[Texte d'étude]:
※ ※ ※
Munich représenta en tout cas le tournant qui poussa Roosevelt à aligner sa politique sur celles des démocraties européennes. Il proposa même à la Grande-Bretagne et à la France d’installer des unités de montage de matériel de guerre au Canada, afin de ne pas violer les lois de neutralité. En, avril 1939, un mois après l’occupation de la Tchécoslovaquie, il déclara, pour la première fois, que l’agression contre les petits États constituait une menace contre la sécurité américaine, se rapprochant d’une coopération militaire de facto avec la Grande-Bretagne. La Tchécoslovaquie avalée en à peine une semaine, le gouvernement allemand poussa les séparatistes slovaques à proclamer l’indépendance. Le 14, le troisième président tchèque Emil Hacha, se voit convoqué à Berlin, puis imposé, le lendemain, sans discussion, une convention qui remet le destin du peuple tchèque dans les mains du Führer ; le 15, Prague est occupé, le protectorat allemand proclamé sur la Bohême-Moravie. Le 22 mars, le territoire de Memel, attribué à la Lituanie, en 1919, est occupé. La Pologne en profite pour s’emparer du territoire de Teschen situé en Silésie qu’elle convoitait depuis 1919.
※ ※ ※
[Données à examiner]:
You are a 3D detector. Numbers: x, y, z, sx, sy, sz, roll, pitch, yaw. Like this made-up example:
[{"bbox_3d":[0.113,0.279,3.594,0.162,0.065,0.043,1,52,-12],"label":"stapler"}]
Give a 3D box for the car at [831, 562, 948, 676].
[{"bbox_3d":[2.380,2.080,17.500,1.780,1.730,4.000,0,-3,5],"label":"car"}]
※ ※ ※
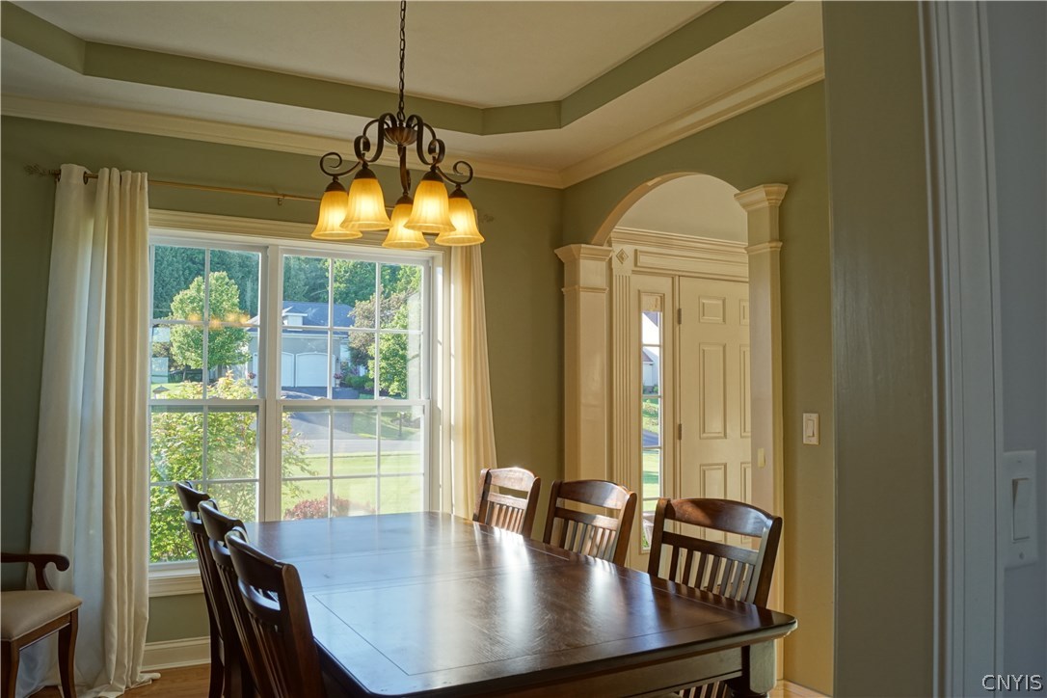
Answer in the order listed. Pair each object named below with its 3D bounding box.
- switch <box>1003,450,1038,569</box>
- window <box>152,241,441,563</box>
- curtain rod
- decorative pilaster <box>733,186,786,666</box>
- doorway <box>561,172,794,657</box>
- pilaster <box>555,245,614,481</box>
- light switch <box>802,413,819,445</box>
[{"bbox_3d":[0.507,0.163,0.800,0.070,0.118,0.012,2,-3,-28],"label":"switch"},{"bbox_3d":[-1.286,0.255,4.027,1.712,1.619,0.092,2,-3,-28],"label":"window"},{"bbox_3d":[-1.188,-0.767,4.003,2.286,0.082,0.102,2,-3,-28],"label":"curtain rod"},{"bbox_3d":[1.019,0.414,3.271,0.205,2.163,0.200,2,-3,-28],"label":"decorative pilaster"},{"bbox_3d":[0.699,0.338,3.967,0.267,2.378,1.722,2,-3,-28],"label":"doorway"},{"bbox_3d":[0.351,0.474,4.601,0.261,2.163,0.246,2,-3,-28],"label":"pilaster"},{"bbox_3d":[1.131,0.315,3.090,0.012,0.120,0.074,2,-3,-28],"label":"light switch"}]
※ ※ ※
[Consigne]:
Répondez brièvement à ces questions sur le texte d'étude ci-dessus :
(a) Dans quel pays Roosevelt proposa-t-il à la Grande-Bretagne et à la France d'installer des unités de montage de matériel de guerre ?
(b) Quel territoire est occupé le 22 mars ?
(c) De quel territoire la Pologne s'empare-t-elle ?

[Réponse]:
(a) Au Canada.
(b) Le territoire de Memel.
(c) Du territoire de Teschen, situé en Silésie.